(SUPPLIED MATERIAL begins)

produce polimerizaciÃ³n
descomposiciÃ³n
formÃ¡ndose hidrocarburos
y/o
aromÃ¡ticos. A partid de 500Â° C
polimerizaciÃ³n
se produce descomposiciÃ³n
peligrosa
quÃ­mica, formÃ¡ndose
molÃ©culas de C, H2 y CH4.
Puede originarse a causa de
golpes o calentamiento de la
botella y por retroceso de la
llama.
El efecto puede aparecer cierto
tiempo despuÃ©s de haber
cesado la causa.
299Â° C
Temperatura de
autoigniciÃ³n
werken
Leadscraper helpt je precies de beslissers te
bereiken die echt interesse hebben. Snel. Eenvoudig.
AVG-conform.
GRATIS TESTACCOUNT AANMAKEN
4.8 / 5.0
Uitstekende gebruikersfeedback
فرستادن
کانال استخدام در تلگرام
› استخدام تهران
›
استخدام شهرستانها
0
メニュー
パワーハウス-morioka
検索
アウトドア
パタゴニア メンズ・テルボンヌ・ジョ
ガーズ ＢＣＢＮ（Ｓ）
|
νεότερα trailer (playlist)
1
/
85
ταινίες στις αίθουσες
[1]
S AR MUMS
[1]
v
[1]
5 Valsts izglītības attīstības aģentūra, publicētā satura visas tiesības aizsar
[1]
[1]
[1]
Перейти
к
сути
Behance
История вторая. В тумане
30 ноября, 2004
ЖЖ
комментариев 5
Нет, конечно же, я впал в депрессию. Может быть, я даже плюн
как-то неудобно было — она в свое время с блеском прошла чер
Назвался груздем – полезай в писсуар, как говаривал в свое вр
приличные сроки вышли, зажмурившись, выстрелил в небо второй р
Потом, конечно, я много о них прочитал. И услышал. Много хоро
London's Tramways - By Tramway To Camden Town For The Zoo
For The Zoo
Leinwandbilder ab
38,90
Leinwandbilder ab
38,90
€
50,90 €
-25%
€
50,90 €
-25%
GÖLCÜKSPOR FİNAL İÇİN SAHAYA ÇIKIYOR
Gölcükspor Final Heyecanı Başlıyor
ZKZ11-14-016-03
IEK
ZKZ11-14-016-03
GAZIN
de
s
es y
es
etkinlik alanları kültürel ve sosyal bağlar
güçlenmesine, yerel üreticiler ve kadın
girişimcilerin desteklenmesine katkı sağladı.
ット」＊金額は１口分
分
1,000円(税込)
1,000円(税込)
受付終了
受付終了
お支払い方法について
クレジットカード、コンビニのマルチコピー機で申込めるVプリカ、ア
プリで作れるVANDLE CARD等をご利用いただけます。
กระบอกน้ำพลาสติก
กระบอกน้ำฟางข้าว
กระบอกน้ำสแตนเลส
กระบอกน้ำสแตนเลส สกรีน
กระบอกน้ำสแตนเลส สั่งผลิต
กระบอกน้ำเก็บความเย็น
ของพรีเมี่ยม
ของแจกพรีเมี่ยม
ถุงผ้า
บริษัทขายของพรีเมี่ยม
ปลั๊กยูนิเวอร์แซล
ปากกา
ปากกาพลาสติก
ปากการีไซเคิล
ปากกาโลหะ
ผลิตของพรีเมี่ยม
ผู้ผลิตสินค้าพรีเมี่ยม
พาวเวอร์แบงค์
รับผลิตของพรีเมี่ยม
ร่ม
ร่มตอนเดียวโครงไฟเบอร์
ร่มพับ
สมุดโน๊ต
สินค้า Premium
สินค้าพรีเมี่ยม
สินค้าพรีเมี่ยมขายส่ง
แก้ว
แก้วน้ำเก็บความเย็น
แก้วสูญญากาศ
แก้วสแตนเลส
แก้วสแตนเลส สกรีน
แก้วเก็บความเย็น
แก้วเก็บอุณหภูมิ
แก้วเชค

(SUPPLIED MATERIAL ends)

**TASK REQUIREMENTS**
Here the job is to output the lines from the start of the material through the line with "GRATIS TESTACCOUNT AANMAKEN", inclusive, exactly and with nothing else.

**YOUR RESPONSE**
produce polimerizaciÃ³n
descomposiciÃ³n
formÃ¡ndose hidrocarburos
y/o
aromÃ¡ticos. A partid de 500Â° C
polimerizaciÃ³n
se produce descomposiciÃ³n
peligrosa
quÃ­mica, formÃ¡ndose
molÃ©culas de C, H2 y CH4.
Puede originarse a causa de
golpes o calentamiento de la
botella y por retroceso de la
llama.
El efecto puede aparecer cierto
tiempo despuÃ©s de haber
cesado la causa.
299Â° C
Temperatura de
autoigniciÃ³n
werken
Leadscraper helpt je precies de beslissers te
bereiken die echt interesse hebben. Snel. Eenvoudig.
AVG-conform.
GRATIS TESTACCOUNT AANMAKEN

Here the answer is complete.